Along with India, South America is the only area of the world where new infections are very much on the rise, Reuters reported Saturday.

During the the past month, 31 percent of the COVID-19 deaths in the world have been in Latin America and the Caribbean, which includes less than 10 percent of the world’s population.

Doctors and epidemiologists blamed in part government leaders who were ill-prepared for the virus and then handled the crisis poorly, sometimes downplaying its seriousness, Reuters said.

“Instead of preparing for the pandemic, we minimized the disease, saying the tropical heat would deactivate the virus,” said Dr. Francisco Moreno Sanchez, head of the COVID-19 program at one of Mexico’s main hospitals and a critic of the government’s vaccination plan.

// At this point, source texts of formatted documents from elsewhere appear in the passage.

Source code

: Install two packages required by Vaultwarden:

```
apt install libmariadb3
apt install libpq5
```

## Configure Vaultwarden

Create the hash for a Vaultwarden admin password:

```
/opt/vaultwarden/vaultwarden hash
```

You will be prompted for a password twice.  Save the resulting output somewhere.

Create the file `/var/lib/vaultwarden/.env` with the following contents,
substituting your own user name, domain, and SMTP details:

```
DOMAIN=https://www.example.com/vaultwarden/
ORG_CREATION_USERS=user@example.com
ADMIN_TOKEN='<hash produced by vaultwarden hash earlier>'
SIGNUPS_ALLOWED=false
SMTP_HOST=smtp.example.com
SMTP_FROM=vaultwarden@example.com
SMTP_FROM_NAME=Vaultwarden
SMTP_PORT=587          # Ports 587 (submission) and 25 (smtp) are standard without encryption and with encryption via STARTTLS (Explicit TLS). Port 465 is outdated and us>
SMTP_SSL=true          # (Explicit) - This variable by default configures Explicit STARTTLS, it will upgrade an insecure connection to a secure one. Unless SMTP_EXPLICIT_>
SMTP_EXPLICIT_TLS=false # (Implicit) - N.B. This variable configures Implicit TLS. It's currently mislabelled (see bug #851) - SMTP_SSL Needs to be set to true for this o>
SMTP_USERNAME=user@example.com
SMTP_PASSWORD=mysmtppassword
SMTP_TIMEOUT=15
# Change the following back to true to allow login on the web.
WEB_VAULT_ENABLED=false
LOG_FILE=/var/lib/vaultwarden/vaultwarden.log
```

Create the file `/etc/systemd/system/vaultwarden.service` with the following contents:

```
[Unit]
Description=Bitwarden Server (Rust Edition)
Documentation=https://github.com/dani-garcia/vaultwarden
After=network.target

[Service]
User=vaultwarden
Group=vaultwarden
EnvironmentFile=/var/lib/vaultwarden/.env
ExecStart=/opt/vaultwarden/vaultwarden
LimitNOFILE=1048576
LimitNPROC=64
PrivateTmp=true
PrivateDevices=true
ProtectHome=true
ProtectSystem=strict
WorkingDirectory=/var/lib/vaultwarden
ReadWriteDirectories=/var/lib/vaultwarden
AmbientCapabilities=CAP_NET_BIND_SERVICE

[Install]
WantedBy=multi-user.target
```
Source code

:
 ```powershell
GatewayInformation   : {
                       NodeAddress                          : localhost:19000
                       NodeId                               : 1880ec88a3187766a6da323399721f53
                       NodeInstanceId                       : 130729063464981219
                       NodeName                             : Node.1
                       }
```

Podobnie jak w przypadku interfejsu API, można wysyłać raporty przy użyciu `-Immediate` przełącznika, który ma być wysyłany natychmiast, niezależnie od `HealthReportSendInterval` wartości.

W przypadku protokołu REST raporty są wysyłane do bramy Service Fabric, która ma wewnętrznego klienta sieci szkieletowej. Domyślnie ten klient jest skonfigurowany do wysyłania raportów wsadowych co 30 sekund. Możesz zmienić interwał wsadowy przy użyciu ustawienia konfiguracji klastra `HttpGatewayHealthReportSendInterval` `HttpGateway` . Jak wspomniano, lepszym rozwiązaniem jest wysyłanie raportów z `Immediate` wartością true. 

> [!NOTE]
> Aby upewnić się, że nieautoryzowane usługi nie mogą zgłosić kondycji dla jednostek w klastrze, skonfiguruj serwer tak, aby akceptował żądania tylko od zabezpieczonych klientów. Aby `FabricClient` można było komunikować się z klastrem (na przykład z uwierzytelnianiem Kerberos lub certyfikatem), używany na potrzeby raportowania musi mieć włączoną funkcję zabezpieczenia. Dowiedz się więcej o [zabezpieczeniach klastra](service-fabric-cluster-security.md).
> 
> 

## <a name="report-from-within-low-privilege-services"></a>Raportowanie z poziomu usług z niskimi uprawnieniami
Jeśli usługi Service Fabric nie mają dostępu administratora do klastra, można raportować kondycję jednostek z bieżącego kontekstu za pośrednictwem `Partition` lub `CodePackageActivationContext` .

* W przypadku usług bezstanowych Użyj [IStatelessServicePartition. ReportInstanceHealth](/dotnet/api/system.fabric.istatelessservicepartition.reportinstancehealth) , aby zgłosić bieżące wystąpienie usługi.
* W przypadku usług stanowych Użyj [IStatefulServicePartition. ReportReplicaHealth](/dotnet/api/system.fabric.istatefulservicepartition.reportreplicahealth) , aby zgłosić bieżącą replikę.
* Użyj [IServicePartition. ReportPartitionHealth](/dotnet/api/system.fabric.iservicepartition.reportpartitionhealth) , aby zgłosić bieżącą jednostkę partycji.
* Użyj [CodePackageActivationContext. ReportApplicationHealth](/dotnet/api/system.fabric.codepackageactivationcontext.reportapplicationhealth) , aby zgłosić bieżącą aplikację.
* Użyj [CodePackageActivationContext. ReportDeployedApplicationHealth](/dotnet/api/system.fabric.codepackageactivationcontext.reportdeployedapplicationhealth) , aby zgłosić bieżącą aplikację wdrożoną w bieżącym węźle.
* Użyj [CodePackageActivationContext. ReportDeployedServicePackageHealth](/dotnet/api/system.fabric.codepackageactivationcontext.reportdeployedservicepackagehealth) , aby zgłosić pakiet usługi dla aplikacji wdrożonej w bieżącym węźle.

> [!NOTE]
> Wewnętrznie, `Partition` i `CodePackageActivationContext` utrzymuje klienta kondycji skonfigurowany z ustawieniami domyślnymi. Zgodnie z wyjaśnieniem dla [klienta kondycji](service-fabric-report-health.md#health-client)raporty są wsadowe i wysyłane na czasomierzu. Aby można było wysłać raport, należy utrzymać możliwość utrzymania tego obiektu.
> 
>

Brazil’s far-right President Jair Bolsonaro, a vaccine and lockdown skeptic, is under investigation by a parliamentary commission for his lax reaction to the pandemic. Bolsonaro did not buy vaccines in time and failed to come up with an effective strategy to fight the spread of the disease, Reuters said.

Brazil remains the third hardest-hit country in the world in terms of confirmed COVID-19 cases, behind only India and the United States. It has the highest death toll in the region, followed by Mexico and Colombia, which combined represent about 74 percent of all the deaths Latin America.